As Opec members gather in Vienna, has the group now lost its influence as the world’s oil cartel?

OPEC secretary general Abdullah el-Badri delivers a speech during a conference as part of the Kuwait Oil and Gas show (Source: Getty)

Norbert Ruecker, head of commodities research at Julius Baer, says Yes

All eyes are on today’s Opec meeting as oil markets have seemingly hit a pothole, with prices dropping more than 4 per cent this week.

However, it seems that Opec’s influence as an oil cartel is waning, along with prices. Although the meeting is garnering attention, given depressed oil prices and the energy industry’s blues, we expect no bold step beyond homeopathic pledges.
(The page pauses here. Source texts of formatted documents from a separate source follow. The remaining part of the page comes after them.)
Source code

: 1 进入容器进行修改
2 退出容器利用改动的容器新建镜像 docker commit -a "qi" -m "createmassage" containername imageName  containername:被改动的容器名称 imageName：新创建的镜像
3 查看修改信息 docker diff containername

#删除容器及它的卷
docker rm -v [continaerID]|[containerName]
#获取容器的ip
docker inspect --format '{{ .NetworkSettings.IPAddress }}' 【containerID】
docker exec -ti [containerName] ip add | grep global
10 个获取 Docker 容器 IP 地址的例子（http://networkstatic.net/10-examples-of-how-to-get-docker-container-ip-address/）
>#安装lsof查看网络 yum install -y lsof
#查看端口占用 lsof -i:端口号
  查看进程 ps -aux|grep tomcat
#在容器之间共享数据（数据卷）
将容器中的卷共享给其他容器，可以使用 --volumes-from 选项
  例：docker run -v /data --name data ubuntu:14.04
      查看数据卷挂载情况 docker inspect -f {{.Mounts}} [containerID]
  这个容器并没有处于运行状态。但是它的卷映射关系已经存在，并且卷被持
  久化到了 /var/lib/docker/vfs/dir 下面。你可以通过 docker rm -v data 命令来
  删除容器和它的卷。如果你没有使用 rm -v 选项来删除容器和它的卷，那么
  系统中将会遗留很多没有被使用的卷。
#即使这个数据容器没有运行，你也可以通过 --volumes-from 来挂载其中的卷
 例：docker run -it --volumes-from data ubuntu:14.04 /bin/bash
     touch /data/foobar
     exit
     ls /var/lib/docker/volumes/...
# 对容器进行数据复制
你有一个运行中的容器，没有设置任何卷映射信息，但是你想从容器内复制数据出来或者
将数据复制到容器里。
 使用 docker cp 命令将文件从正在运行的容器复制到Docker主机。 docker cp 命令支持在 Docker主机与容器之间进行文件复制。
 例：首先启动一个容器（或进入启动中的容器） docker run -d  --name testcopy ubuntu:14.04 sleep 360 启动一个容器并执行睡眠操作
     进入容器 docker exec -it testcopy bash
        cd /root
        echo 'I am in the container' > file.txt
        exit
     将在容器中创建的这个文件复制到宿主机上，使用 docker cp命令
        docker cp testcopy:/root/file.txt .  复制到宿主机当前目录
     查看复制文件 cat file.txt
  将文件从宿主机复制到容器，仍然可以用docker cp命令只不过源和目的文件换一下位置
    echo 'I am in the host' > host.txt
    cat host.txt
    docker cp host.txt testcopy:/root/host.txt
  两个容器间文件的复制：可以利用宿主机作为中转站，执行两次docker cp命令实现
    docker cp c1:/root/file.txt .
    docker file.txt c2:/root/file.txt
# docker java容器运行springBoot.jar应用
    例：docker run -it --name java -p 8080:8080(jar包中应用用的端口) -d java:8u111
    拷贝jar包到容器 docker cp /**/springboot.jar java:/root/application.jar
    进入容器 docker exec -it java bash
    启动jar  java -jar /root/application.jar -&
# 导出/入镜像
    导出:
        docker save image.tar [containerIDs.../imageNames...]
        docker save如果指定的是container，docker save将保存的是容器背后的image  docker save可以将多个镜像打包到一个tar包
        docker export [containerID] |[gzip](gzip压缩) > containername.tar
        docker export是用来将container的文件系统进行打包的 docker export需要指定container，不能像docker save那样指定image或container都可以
The US shale industry, with its cheaper costs, vast resources and production flexibility mean that prices above $60 per barrel are unsustainable.

Opec’s influence is being eroded by more nimble players. Its member states are starving for petroleum revenues to bolster government budgets and will continue to pump as much oil as possible.

Iraq’s production surge has been a key element driving oil prices lower, but the influence of the shale industry is surpassing this.

Looking ahead, and with the Iranian sanctions soon lifted, the fight for market share among Opec members is set to accentuate, depleting the influence of the cartel as a whole.

Thomas Pugh, commodities economist at Capital Economics, says No

The fact that today’s Opec meeting has garnered so much attention in the markets and the media, including this article, is evidence that the cartel still has a great deal of influence over oil prices.

Admittedly, the development of alternative forms of production, such as US shale oil, has reduced the group’s market power. But the cartel still controls over 80 per cent of the world’s oil reserves and about 40 per cent of global production.

What is more, when it is in its interest, the group can still come to an agreement regarding production.

After all, when demand collapsed in 2009, Opec cut production by around 2m barrels per day. Indeed, even rumours of a potential cut in the quota caused prices to spike yesterday.

The upshot is that, even though Opec may never regain the power it had back in the 1970s and 1980s, it is still an influential force in the market and should not be dismissed out of hand.